Voter Turnout and Voter Suppression
Voter turnout refers to the percentage of the voting population that actually voted in an election. A low rate of voter turnout may yield election results that are not representative of the will of the actual populace of the region, thereby diminishing the legitimacy of the democratic process. It is important therefore to vote for policies and infrastructure changes that make the voting process easier.
Voter suppression is an election strategy that aims at reducing voter turnout from specific voter groups to influence election results. The tactics include making the registration and/or voting process more difficult either by policy or infrastructure changes that affect certain demographics more than others. Without the right data regarding the impact of policy changes on voter turnout, it can be difficult to detect and prevent voter suppression.
Our project uses both supervised and unsupervised learning methods to (a) predict voter turnout based on election policy and infrastructure, and (b) determine the most important features that impact voter turnout.
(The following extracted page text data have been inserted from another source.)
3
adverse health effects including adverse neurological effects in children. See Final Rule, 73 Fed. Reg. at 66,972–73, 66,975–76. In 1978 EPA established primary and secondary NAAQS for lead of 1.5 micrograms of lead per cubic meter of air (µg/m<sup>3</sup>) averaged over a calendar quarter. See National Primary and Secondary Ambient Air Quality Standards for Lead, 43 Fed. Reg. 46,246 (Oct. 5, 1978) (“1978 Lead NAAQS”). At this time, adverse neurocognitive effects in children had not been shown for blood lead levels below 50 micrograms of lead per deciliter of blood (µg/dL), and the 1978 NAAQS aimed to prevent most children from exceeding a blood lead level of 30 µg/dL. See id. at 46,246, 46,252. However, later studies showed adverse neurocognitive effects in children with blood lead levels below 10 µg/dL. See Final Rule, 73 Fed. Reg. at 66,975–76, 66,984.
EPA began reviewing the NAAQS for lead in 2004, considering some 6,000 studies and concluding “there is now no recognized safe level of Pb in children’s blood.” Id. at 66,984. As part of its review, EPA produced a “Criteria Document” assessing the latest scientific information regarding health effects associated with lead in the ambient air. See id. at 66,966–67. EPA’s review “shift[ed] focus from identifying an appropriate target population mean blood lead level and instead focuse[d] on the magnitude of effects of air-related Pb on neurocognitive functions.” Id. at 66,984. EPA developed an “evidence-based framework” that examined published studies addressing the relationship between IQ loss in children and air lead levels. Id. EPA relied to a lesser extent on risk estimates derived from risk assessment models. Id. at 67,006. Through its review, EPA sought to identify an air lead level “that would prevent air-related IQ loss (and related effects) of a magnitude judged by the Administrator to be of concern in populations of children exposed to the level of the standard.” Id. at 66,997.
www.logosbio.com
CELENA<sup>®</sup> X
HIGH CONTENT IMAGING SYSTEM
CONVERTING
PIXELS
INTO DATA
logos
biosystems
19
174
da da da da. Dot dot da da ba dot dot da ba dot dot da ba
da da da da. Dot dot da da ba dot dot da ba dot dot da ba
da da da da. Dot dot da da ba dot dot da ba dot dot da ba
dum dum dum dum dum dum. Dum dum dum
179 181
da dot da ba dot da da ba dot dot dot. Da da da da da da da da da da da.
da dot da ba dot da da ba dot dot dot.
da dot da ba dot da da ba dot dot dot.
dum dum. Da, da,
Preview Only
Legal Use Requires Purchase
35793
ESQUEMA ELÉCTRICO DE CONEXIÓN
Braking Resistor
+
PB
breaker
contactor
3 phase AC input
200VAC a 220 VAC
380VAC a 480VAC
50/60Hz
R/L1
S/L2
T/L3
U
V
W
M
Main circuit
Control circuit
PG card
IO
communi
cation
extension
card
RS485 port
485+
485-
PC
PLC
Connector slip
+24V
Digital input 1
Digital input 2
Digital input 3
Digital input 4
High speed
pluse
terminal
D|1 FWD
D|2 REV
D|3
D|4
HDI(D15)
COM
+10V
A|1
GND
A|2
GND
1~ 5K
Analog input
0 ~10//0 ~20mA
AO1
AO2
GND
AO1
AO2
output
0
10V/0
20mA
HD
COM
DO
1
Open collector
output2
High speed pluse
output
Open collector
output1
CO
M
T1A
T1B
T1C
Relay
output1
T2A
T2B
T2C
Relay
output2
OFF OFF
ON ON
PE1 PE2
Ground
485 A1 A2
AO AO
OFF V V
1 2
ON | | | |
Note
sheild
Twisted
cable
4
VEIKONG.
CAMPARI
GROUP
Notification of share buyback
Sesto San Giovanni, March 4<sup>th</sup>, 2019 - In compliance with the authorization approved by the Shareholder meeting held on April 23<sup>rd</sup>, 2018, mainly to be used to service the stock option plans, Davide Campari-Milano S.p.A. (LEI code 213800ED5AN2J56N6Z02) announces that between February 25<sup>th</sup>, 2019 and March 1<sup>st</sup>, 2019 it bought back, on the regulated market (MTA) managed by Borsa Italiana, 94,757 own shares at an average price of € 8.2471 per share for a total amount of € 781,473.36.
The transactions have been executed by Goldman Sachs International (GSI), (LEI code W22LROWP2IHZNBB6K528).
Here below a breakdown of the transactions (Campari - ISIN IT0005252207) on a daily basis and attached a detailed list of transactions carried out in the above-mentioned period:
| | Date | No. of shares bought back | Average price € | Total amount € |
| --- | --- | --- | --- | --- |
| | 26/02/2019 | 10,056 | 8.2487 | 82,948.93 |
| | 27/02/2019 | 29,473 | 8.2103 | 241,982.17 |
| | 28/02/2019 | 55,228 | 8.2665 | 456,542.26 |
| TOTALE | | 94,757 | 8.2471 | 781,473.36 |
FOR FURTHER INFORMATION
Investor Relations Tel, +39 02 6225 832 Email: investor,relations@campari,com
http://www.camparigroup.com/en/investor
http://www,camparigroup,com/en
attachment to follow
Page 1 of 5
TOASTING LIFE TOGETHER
Voter Suppression Case Study: Fair Fight Georgia
Last fall, 2018, the State of Georgia experienced a divisive gubernatorial election between Stacey Abrams and Brian Kemp fraught with explicit and systematic voter suppression [1]. The tactics employed by Brian Kemp and republican operatives included exact-match purging of voters from rolls and premature closure of polling locations. These tactics saw 85,000 voters removed from the rolls in the three months leading up to the election and 667,000 removed during 2017 [2]. All told, more than 10% of eligible, primarily black, voters were removed from the rolls [2]. The systematic and widespread suppression netted Brian Kemp a victory while inspiring the Fair Fight movement. In the spirit of Fair Fight, this project endeavors to predict voter turnout using machine learning techniques based on district-level infrastructure data.
Dataset
We built a per-state election policy dataset using policy information obtained from NCSL. In particular, we included the following features:
- No excuse early voting
- All mail voting
- Poll Station Closing Time
- Automatic restoration of voting rights upon release from prison
- Same day registration
- Civics Course Requirement
- Online Registration
- Vote centers
- No excuse absentee voting
- Automatic Voter Registration
- Pre-registration for young voters
- Voter ID required
Labels: State Voter Turnout Percentage 2018
We further built a per-county election infrastructure dataset which included the following features:
- No Voters per Polling Location
- No Religious Congregations
- Area per Polling Location
- Percent Broadband Coverage
- Purge Rate
Labels: County Voter Turnout Percentage 2018
Unsupervised Learning
We performed clustering on the state-wise voter turnout dataset across two dimensions: first we merged together similar features using FeatureAgglomeration for dimensionality reduction; next, we clustered together similar states based on election policy using k-means.
K-means
We employed the elbow method to determine the ideal number of clusters and then performed k-means on the state voter-turnout dataset to group together states with similar election policies:
Ideal number of clusters using elbow method = 3.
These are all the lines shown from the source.